De notre expérience je retiendrai :
  • Le changement de technologie est un projet complet qui demande à bien connaître ses besoins et son réseau électrique.
  • Le coût des batteries lithium devient abordable et cette technologie a bien des avantages :
    • poids du parc divisé par 2
    • volume du parc divisé par 2
    • déplacement et manipulation du parc facilité (module de 5 kg versus batteries de 35 kg)
    • puissance du parc utilisable de quasi 90 % (versus 50 % pour des AGM)
    • tension du parc quasi toujours au dessus de 13,2 V (très peu de variation de tension)
    • chargement beaucoup plus rapide
  • Coût global du projet pour un parc de 620 AH : environ 2 000 €, en ayant tout réalisé nous même
  • Un sujet passionnant, où l'on apprend beaucoup. Pour toute la partie purement technique, nous avons fait confiance au constructeur et suivi ses préconisations.

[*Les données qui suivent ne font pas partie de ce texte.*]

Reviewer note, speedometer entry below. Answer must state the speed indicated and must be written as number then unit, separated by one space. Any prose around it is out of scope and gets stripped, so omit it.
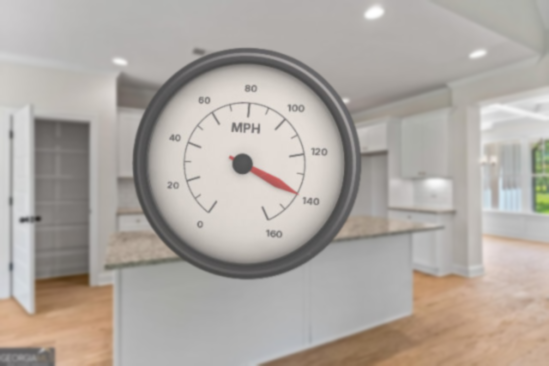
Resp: 140 mph
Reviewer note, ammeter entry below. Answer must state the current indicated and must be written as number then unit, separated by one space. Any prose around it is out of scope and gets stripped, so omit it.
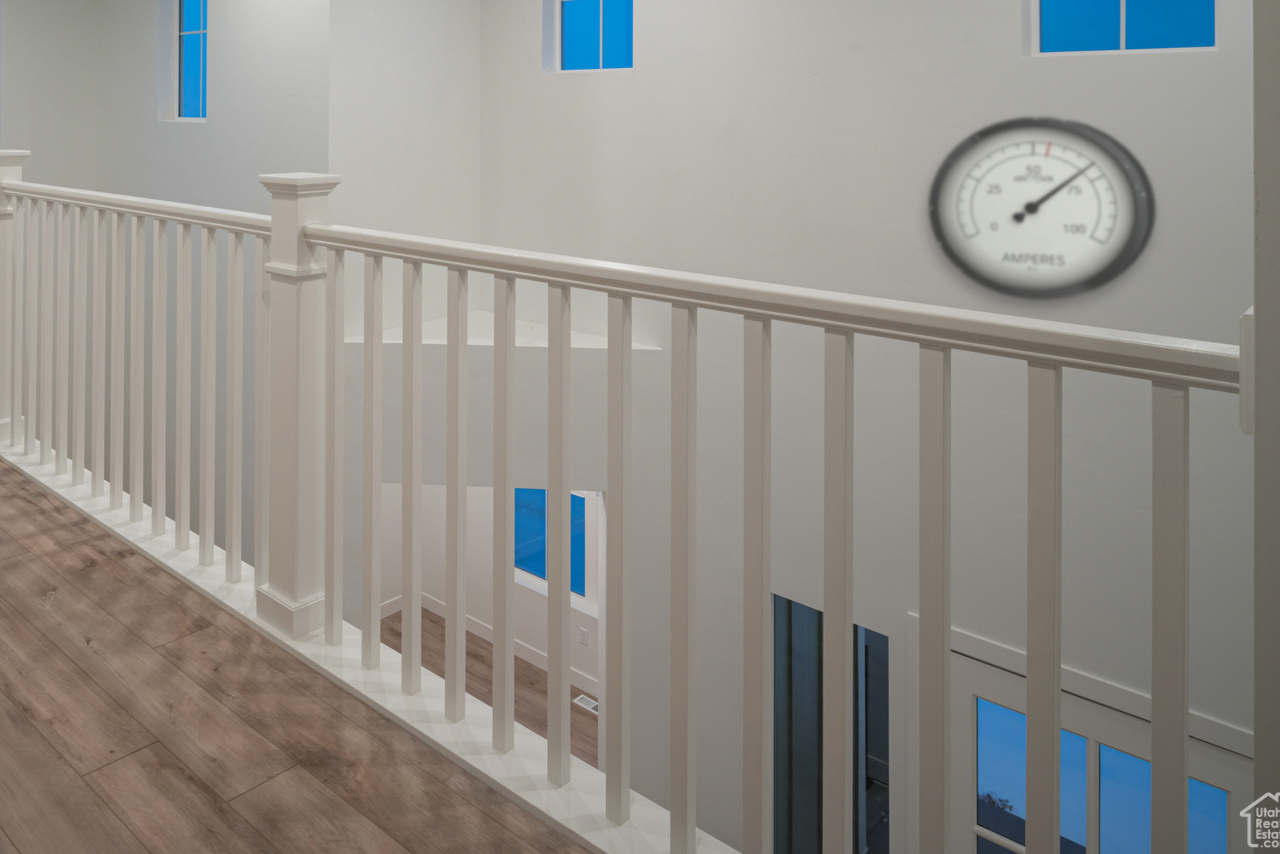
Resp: 70 A
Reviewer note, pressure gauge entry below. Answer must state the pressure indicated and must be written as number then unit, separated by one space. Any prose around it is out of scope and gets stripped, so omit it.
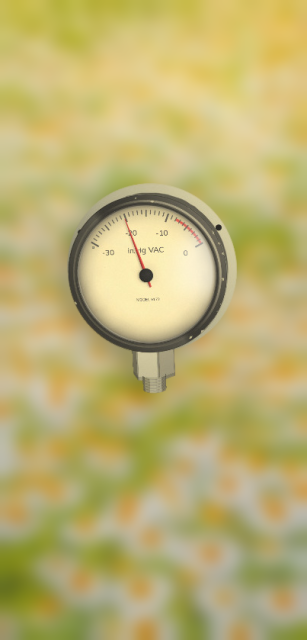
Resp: -20 inHg
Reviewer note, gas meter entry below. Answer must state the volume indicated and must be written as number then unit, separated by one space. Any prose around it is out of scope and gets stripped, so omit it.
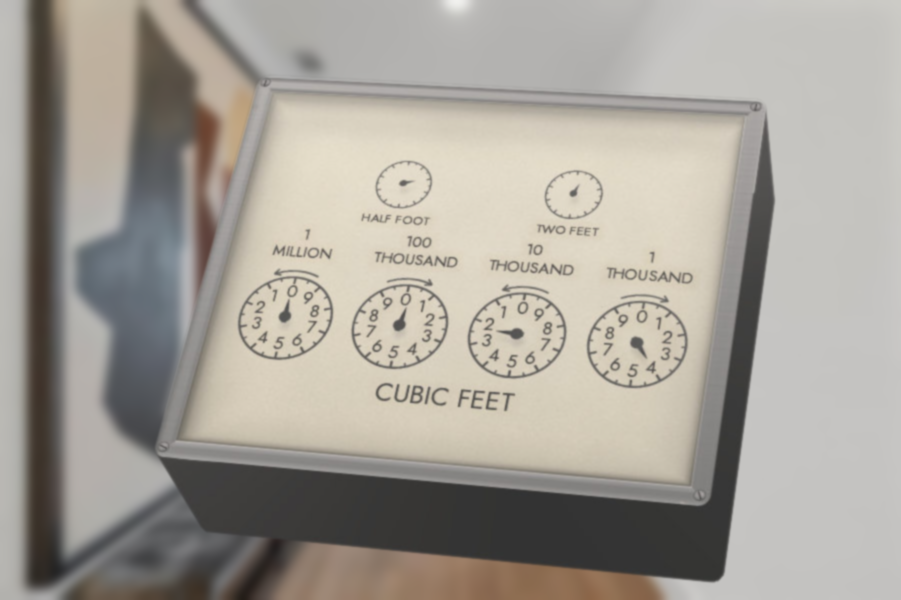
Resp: 2400 ft³
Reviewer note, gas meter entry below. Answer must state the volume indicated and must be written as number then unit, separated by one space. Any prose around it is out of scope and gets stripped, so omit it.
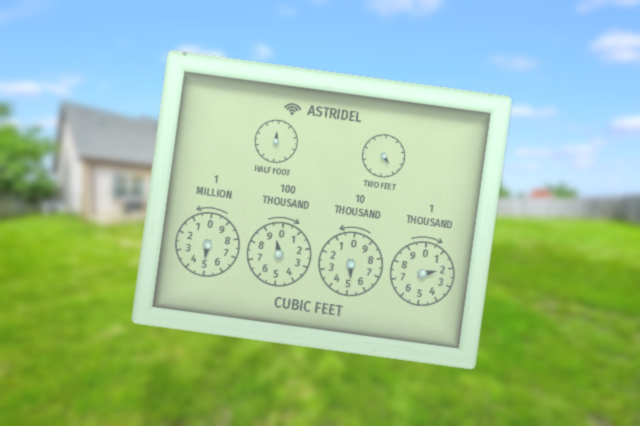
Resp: 495200 ft³
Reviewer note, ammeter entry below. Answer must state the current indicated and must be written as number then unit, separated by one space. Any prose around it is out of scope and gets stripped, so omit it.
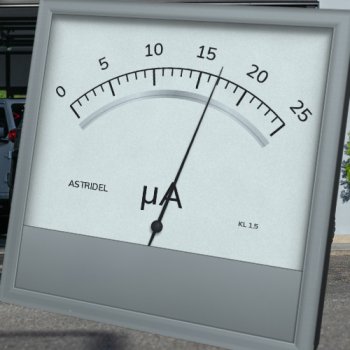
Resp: 17 µA
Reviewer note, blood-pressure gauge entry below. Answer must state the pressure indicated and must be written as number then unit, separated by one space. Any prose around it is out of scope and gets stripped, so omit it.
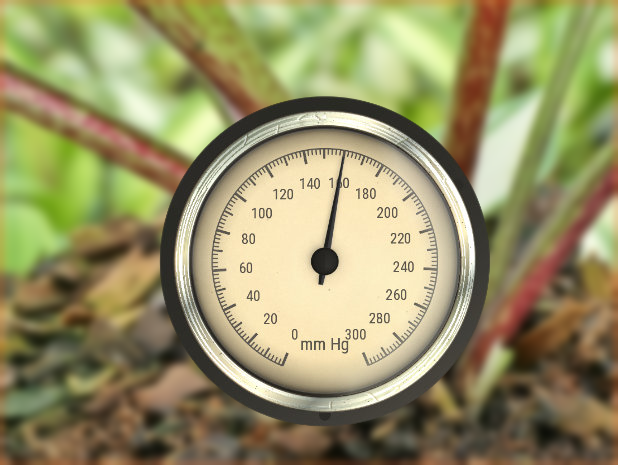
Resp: 160 mmHg
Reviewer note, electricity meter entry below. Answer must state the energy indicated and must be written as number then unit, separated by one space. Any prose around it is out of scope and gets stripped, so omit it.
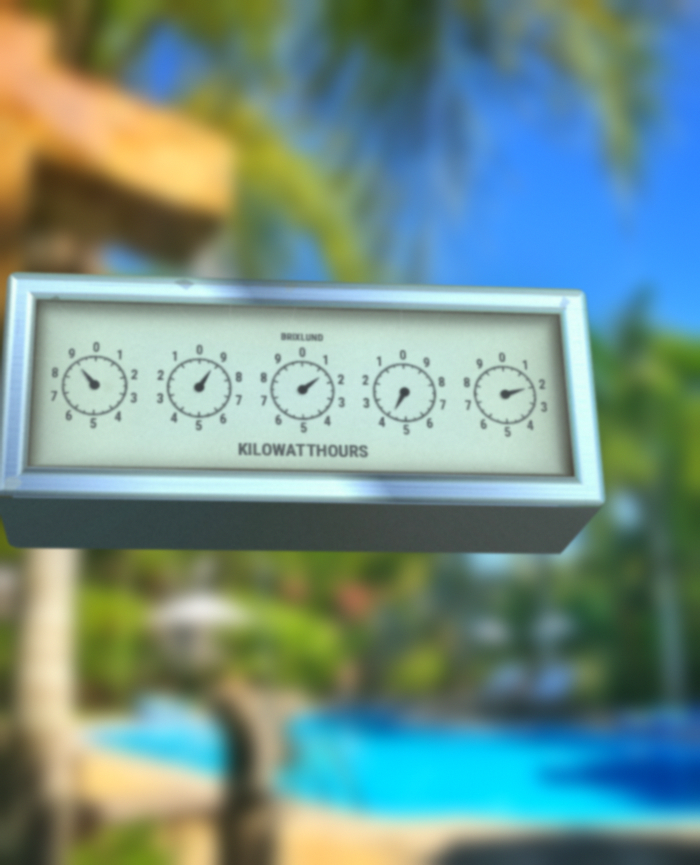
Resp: 89142 kWh
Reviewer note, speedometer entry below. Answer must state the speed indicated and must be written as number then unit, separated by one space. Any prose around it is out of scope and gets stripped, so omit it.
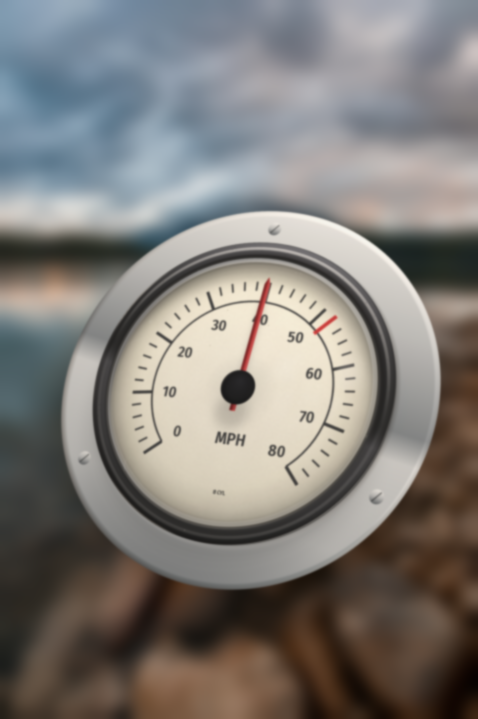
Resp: 40 mph
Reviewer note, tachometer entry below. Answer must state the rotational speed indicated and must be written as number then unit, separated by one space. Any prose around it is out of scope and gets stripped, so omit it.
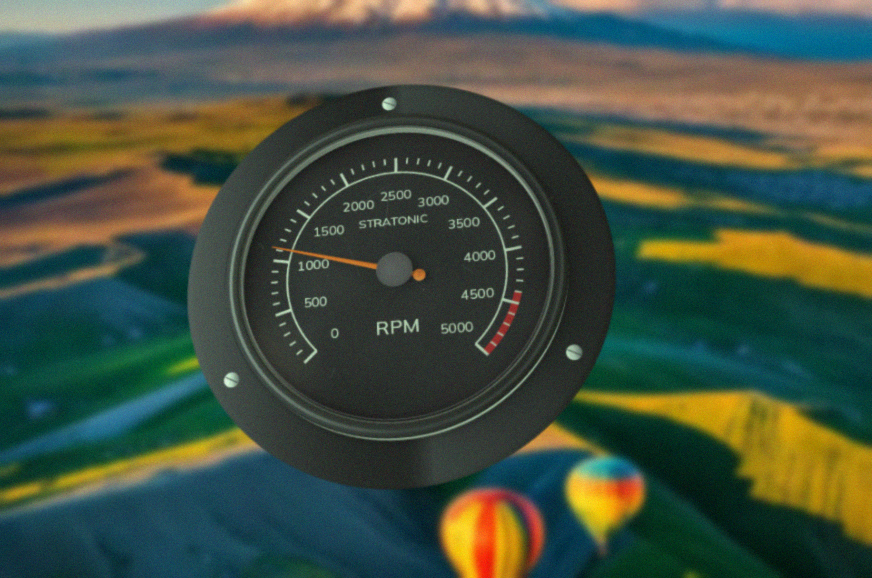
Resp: 1100 rpm
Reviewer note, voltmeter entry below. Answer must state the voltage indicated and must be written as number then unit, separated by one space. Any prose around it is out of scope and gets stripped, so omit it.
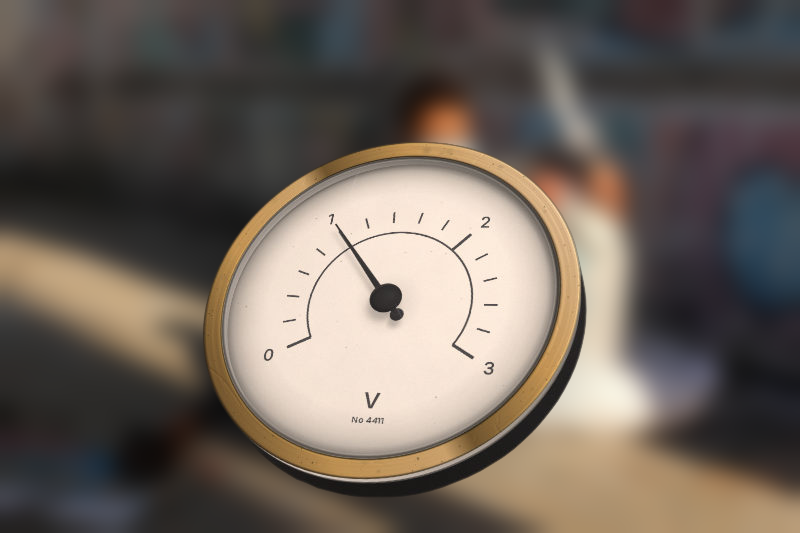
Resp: 1 V
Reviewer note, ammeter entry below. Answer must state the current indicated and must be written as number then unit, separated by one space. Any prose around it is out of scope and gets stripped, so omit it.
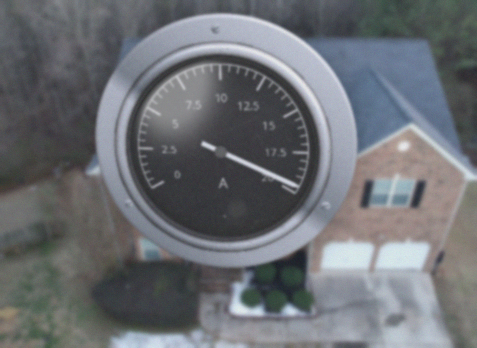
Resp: 19.5 A
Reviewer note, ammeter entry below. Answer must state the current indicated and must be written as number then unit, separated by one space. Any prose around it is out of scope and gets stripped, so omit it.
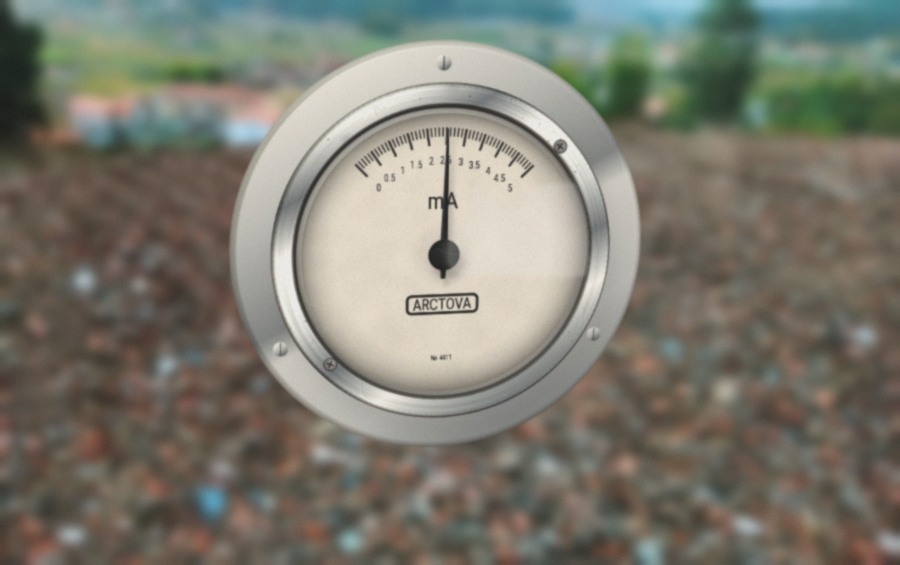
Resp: 2.5 mA
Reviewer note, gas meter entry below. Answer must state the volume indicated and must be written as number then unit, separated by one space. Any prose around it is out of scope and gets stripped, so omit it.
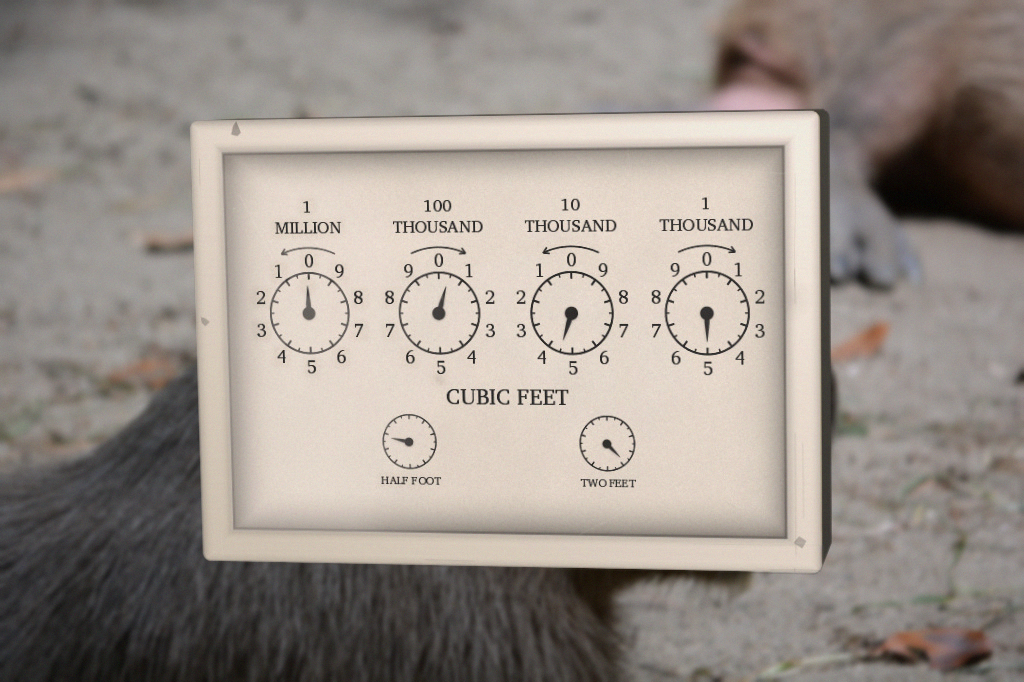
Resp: 4500 ft³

  • Les inconvénients constatés :
    • L'import de batteries lithium prend du temps et nécessite de l'organisation. Par exemple il a été compliqué de payer 15 000 €, l'usine chinoise exigeant différents modes de paiement. Nous avons du payer en 3 fois, par Paypal / Visa / virement bancaire. Le projet a duré 6 mois entre le moment des devis et l'installation opérationnelle à bord.
    • Nous avions sous estimé le travail d'installation des cellules : il a nécessité une journée de soudure tant il y avait de cosses à sertir /souder (une cinquantaine pour 2 batteries !)
    • Nous avions sous estimé le coût matériel d'installation des cellules : achat de 50 cosses et une vingtaine de câbles, chargeur DC-DC, disjoncteurs, bornier, sonde de tension... cela chiffre vite.
    • Les 8 câbles de chaque BMS doivent avoir la même longueur, et les 2 batteries doivent avoir la même conception de câblage.   
    • Les batteries LiFePo ne sont pas rechargeables en dessous de 0°C. Exit donc les voiliers qui vont aux Pôles, sauf à bien chauffer le compartiment batterie.